Quei pastori sporchi
Maria Fontaine
Uno dei miei quadri preferiti, quando ero bambina, faceva vedere Gesù, il Buon Pastore, che reggeva un agnello con un braccio, mentre nell’altra mano teneva un bastone.
Forse la nostra immagine di pastori e pecore viene da alcuni dei più famosi pastori della Bibbia, come Abele, Abramo, Giuseppe, Mosè, Re Davide e il nostro Buon Pastore, Gesù.
Ma quell’immagine nasconde un fatto poco noto del Natale. Forse ci aspettiamo che i pastori che vegliavano sulle loro greggi di notte sulle colline vicino a Betlemme fossero dei rispettabili membri della società. Non sarebbero stati visti dalla gente dell’epoca come testimoni onesti, retti, affidabili, credibili e degni di fiducia?
Altrimenti, perché mai gli angeli avrebbero affidato loro un messaggio importante come la dichiarazione dell’avvento del Messia? Chi altri, se non persone considerate degne e meritevoli, sarebbero state avvisate di dove si trovava Gesù, per andare a salutarlo al suo arrivo sulla terra per la missione più grande mai intrapresa? Questi pastori non erano stati mandati a incontrare semplicemente un emissario del Dio dell’universo; erano stati invitati a incontrarsi a faccia a faccia con Dio stesso! Che cos’altro ci sarebbe potuto essere di più importante?
Secondo alcuni storici, in quell’epoca i pastori erano considerati persone di infimo rango. Il termine usato dai Farisei per designarli è tradotto in altre parti della Bibbia con “peccatori”. Era un termine spregiativo che significava spregevole e impuro. Passavano la vita a contatto con gli animali, spesso dormendo all’aperto in mezzo allo sterco animale e a possibili malattie. Non erano nemmeno ritenuti degni di offrire un sacrificio a Dio, tanto meno essere i VIP che avrebbero rappresentato l’umanità per la cerimonia del suo arrivo sulla terra. La maggior parte della gente, e specialmente gli Ebrei religiosi e l’élite di Israele, evitava i pastori perché spesso li considerava allo stesso livello sociale degli esattori delle tasse e delle prostitute.
Visto dalla limitata prospettiva umana, Dio mandava un gruppo di emarginati sporchi e puzzolenti a festeggiare l’arrivo di suo Figlio e a diffondere la buona notizia della salvezza a tutti quelli che avrebbero ascoltato. Secondo i parametri odierni, sarebbe come se un coro di angeli apparisse a un gruppo di senzatetto che dormono per strada dentro scatole di cartone, o accampati sotto un cavalcavia. Dio guarda il cuore della gente. Non gli importa se uno è vestito di stracci o indossa vesti regali.

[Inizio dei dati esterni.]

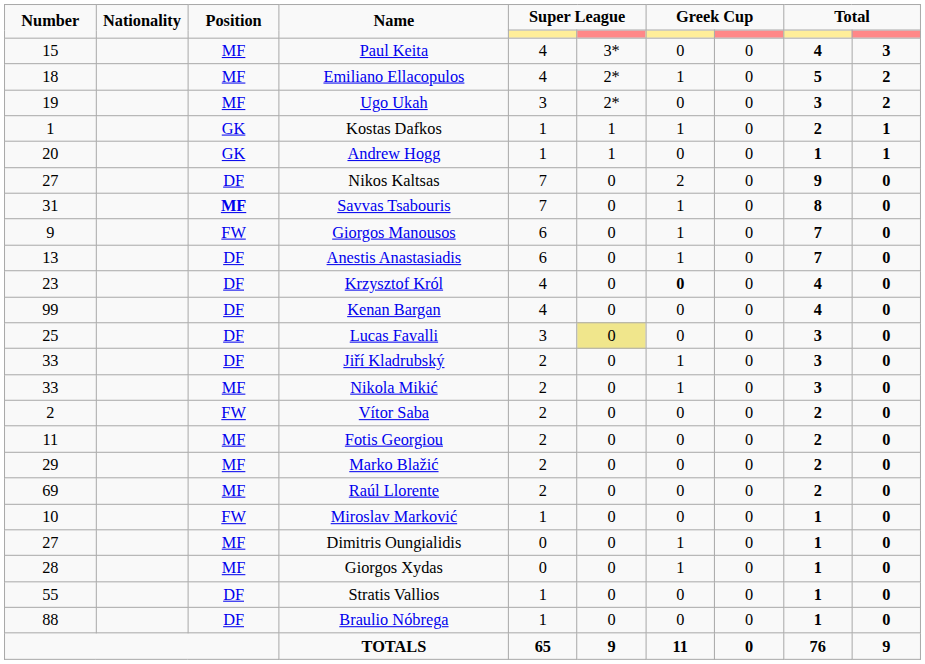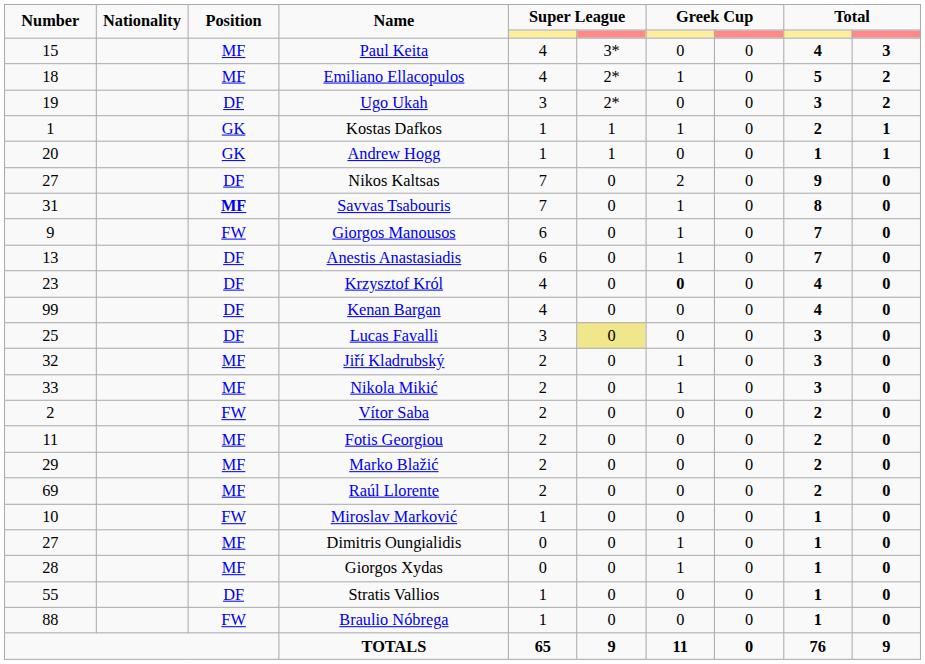Ugo Ukah | Position: MF -> DF
Jiří Kladrubský | Number: 33 -> 32
Jiří Kladrubský | Position: DF -> MF
Braulio Nóbrega | Position: DF -> FW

La Bibbia dice che i pastori andarono in fretta a vedere il bambino, quindi non ebbero molto tempo di lavarsi o di mettersi i vestiti buoni, che probabilmente non avevano nemmeno.[1] Corsero così com’erano, direttamente alla presenza del loro Re e Signore, dove furono accolti con amore e raccontarono a Maria e Giuseppe la loro esperienza.

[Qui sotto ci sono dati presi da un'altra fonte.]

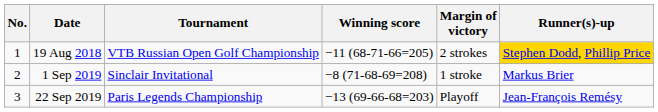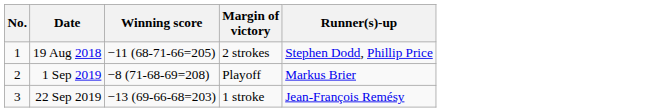- column: Tournament | VTB Russian Open Golf Championship | Sinclair Invitational | Paris Legends Championship
19 Aug 2018 | Runner(s)-up: gold background -> no background
1 Sep 2019 | Margin of victory: 1 stroke -> Playoff
22 Sep 2019 | Margin of victory: Playoff -> 1 stroke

Perché mai Dio doveva scegliere dei pastori? Perché avrebbe offerto questo preziosissimo privilegio a persone così indegne agli occhi dell’uomo? Forse perché sapeva che avrebbero creduto, con una fede pura e semplice. Erano loro che si sarebbero affrettati a recarsi alla presenza del neonato Figlio di Dio, senza cercare di analizzare e comprendere la cosa. Erano loro quelli che avrebbero diffuso la notizia a tutti.
Non solo questi pastori furono onorati da Dio, ma ricevettero anche la responsabilità — oltre al privilegio — di dare ad altri la buona notizia. In un certo senso, Dio iniziò il processo del discepolato mediante questi discepoli, mentre parlavano agli altri della venuta del Salvatore.
Possiamo seguire questo esempio divino di testimonianza dando il messaggio di Gesù liberamente, senza badare all’aspetto delle persone, alla loro condizione sociale, alla loro istruzione o alle circostanze in cui si trovano.[2] Alcuni di quelli a cui ci guida saranno così grati ed entusiasti di poter ricevere la buona novella, come lo furono i pastori, che racconteranno ad altri ciò che Dio ha fatto per loro facendoli entrare nel suo regno. Lasciate che Lui muova il vostro cuore e lo spinga portare il suo amore a chi ne ha bisogno.
Pubblicato originariamente in inglese nel dicembre 2013.
Adattato e ripubblicato il 18 dicembre 2017.